In 1700 droeg hij zijn Opus 2 op aan de hertog van Mantua. Zijn Opus 3 droeg hij het jaar erna al op aan Ferdinando de’ Medici, grootvorst van Toscane. Hoewel dit kan doen vermoeden dat hij mogelijk in dienst was geweest van één van beide aristocraten -of van allebei- is er geen enkele bron die dit kan bevestigen. Meer nog, het lijkt er op dat Albinoni, in tegenstelling tot heel wat van zijn tijdgenoten, nooit een aanstelling aan een hof of een kerk heeft nagestreefd. 

Hij lijkt ook weinig banden gehad te hebben met andere Venetiaanse musici, met uitzondering van Antonio Biffi, de kapelmeester van de beroemde San Marco basiliek, die in 1705 getuige was op Albinoni’s huwelijk. Minder gebonden aan een hof, een kerk of een muzikaal gezelschap, gaf dit de componist de gelegenheid om zijn werk -voornamelijk opera’s- in verschillende steden in Italië te brengen.

Tomasso Albinoni
Tomasso Albinoni

In 1740 werden een aantal vioolsonata’s van Albinoni zogezegd postuum gepubliceerd. Dit heeft muziek historici lang doen denken dat de componist voor 1740 overleden was. De parochieregisters van de San Barnaba kerk echter, geeft aan dat hij op 17 januari 1751 is overleden in Venetië, waar hij zijn laatste jaren in alle stilte heeft doorgebracht.

Nalatenschap

Een belangrijk deel van het werk van Albinoni is niet bewaard. Dit heeft er, minstens gedeeltelijk, mee te maken dat er weinig van dit wellicht immense oeuvre tijdens het leven van de componist werd gepubliceerd.

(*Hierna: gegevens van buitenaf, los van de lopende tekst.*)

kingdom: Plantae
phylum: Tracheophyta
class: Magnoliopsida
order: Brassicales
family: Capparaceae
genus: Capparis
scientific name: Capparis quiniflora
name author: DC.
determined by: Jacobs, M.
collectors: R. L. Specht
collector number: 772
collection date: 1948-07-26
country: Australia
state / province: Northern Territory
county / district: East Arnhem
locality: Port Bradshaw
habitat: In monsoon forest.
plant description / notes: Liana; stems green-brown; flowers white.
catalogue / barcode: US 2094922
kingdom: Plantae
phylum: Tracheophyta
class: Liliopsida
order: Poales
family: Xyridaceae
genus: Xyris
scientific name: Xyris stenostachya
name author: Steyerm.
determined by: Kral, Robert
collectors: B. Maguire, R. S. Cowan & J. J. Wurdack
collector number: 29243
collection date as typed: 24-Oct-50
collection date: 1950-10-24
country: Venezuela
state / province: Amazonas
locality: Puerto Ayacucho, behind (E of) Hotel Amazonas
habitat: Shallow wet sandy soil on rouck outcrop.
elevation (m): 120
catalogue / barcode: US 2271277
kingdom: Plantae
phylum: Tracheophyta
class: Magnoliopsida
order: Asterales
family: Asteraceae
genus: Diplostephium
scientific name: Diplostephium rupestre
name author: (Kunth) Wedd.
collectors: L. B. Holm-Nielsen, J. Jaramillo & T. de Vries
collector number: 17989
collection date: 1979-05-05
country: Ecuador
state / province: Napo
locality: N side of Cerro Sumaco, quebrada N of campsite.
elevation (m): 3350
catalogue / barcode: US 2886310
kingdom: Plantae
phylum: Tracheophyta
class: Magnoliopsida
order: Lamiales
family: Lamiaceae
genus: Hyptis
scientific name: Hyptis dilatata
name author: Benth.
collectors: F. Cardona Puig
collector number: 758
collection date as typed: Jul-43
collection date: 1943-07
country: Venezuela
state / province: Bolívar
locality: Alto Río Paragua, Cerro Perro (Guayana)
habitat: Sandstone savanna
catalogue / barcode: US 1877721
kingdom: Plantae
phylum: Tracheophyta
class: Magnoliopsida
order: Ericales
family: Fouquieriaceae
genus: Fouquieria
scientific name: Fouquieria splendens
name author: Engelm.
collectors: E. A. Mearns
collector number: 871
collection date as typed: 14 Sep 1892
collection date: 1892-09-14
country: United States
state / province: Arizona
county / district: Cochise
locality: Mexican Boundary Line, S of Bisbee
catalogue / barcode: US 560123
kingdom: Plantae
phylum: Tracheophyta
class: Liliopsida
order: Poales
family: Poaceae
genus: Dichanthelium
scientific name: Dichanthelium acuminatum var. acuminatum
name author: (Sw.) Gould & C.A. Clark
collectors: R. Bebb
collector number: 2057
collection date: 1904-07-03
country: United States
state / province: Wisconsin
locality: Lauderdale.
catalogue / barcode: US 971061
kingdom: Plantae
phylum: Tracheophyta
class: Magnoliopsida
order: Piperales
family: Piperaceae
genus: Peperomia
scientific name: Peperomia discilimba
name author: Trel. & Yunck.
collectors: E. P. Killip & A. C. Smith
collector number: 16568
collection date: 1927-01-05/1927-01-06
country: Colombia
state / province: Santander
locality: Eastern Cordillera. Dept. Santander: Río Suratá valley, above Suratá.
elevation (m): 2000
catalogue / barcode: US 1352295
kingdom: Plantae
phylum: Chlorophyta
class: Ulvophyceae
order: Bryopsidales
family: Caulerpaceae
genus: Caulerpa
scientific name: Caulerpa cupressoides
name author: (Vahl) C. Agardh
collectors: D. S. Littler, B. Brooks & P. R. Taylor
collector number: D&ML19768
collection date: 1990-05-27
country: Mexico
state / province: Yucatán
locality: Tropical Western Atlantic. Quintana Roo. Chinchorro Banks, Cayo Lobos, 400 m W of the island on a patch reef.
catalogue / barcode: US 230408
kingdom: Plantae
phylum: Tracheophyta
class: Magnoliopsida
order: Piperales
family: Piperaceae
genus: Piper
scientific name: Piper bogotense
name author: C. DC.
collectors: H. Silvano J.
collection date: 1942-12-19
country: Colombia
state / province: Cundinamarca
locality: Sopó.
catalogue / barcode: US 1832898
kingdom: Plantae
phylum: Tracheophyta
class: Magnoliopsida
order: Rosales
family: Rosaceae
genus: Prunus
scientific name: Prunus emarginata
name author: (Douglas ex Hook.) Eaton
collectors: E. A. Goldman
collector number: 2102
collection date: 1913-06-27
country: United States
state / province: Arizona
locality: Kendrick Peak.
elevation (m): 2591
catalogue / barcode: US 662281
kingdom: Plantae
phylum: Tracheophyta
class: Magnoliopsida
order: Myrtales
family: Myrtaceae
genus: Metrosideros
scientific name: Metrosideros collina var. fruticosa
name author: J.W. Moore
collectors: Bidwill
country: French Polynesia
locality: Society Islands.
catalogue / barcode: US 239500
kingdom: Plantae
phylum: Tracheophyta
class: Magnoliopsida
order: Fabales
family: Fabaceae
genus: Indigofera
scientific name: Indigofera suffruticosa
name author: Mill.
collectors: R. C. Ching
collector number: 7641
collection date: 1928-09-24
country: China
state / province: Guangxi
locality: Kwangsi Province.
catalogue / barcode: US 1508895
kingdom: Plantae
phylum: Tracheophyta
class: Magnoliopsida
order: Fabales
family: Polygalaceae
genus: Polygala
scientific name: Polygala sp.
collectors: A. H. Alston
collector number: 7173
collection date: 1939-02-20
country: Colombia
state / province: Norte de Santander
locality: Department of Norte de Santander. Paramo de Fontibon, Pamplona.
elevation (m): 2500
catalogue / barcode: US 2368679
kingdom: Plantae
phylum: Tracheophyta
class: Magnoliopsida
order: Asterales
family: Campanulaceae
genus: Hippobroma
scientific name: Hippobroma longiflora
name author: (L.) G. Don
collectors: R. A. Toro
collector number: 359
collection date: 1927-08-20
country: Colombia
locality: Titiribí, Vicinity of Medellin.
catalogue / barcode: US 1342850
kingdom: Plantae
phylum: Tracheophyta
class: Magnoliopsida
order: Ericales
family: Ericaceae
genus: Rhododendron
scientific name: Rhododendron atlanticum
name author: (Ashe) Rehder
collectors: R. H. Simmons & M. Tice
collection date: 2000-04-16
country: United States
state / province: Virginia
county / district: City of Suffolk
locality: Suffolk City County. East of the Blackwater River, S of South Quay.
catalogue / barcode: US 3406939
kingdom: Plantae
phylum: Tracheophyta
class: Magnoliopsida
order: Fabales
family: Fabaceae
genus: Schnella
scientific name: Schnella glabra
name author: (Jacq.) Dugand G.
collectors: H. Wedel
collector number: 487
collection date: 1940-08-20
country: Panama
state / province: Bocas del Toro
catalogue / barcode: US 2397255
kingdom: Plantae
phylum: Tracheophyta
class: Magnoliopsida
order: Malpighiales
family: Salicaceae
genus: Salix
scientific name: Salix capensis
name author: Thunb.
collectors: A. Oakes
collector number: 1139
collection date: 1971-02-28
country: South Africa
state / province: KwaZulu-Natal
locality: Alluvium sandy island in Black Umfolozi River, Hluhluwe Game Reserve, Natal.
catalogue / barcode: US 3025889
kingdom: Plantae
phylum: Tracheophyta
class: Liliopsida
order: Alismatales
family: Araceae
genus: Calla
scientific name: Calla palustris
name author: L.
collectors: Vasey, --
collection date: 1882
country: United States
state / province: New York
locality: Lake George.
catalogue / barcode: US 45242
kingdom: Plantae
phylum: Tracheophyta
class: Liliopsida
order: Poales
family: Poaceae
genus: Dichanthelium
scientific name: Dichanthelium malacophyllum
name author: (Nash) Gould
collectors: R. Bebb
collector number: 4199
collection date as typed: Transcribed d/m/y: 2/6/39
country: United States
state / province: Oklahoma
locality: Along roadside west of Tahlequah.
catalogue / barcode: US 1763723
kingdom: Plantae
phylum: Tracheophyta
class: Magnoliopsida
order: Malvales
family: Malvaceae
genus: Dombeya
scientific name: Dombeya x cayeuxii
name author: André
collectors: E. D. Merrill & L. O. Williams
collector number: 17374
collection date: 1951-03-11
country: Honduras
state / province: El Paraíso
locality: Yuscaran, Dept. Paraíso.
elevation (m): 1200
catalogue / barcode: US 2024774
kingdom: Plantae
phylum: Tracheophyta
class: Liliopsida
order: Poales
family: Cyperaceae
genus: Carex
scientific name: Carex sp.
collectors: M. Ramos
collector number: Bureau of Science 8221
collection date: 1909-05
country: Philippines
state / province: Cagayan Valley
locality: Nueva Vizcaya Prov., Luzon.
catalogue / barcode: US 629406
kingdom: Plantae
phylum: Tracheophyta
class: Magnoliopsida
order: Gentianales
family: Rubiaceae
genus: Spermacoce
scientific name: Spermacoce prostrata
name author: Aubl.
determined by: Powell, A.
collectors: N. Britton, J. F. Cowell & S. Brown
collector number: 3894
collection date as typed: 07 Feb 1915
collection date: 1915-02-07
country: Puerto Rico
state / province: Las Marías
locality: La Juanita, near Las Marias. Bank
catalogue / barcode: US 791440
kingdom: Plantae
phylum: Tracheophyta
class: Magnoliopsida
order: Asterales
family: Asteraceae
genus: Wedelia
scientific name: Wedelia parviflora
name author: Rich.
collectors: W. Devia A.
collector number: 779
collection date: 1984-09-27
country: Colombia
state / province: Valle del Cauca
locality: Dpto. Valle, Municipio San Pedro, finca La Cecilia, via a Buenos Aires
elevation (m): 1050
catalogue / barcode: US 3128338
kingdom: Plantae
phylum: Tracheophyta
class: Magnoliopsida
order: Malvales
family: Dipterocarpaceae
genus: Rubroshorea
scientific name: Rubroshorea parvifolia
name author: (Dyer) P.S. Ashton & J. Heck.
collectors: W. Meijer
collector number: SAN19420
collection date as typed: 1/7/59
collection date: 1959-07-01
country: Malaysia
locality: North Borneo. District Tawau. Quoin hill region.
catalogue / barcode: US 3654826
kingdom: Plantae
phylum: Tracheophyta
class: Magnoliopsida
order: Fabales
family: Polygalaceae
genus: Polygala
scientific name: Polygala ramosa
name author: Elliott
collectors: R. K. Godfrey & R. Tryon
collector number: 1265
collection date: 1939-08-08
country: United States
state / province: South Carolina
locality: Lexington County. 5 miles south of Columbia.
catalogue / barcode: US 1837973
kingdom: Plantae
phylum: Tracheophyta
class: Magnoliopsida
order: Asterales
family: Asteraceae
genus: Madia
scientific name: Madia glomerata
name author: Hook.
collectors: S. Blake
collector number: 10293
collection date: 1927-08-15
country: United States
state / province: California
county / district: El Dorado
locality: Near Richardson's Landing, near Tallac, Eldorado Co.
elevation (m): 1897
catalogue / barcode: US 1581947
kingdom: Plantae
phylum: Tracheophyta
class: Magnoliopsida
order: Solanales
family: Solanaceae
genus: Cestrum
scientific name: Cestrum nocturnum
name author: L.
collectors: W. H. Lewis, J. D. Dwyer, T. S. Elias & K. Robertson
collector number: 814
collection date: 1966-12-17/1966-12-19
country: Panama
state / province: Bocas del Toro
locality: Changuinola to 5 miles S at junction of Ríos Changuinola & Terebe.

Hoewel hij voornamelijk roem oogstte door zijn opera’s, waren het negen publicaties van instrumentaal werk, die gemaakt hebben dat hij nu voornamelijk bekend is als componist van instrumentale muziek. Met zijn concerti voor hobo was hij wellicht één van de eerste Italiaanse componisten die aan dit instrument bijzondere aandacht besteedde.

Minstens twee composities van Johann Sebastian Bach vonden hun inspiratie in deze publicaties en ook voor andere stukken die Bach schreef, maakt hij graag gebruik van Albinoni’s bas patronen.

Hoe productief Albinoni dus ook bij leven was, er is van zijn werk zeer weinig bewaard gebleven. Van het weinig dat overgebleven is, werd nog een belangrijk deel vernield tijdens de Tweede Wereldoorlog, bij de bombardementen op Dresden.

Beroemd om een adagio dat hij niet schreef

In tweede helft van de 20ste eeuw werd Albinoni opnieuw bekend door het Adagio in g mineur dat in 1958 werd gepubliceerd. De publicatie noemt Remo Giazotto als de componist van het stuk en vermeldt dat hij zich hierbij heeft laten inspireren door thema’s en bas patronen die Albinoni gebruikte. Zelf zou Giazotto beweerd hebben dat hij verschillende fragmenten had weten terug te vinden in de ruïnes van Dresden, die hij gebruikte voor het Adagio. Dit laatste wordt vaak betwist, maar na de dood van Giazotto zou diens laatste assistent enkele fragmenten van werk van Albinoni gevonden hebben, die Giazotto’s beweringen staven.

Het laatste woord over het Adagio in g mineur van “Albinoni” is duidelijk nog niet gezegd, en misschien zullen we nooit de waarheid kennen. Maar dat neemt niets weg van de ingetogen schoonheid die het werk uitstraalt.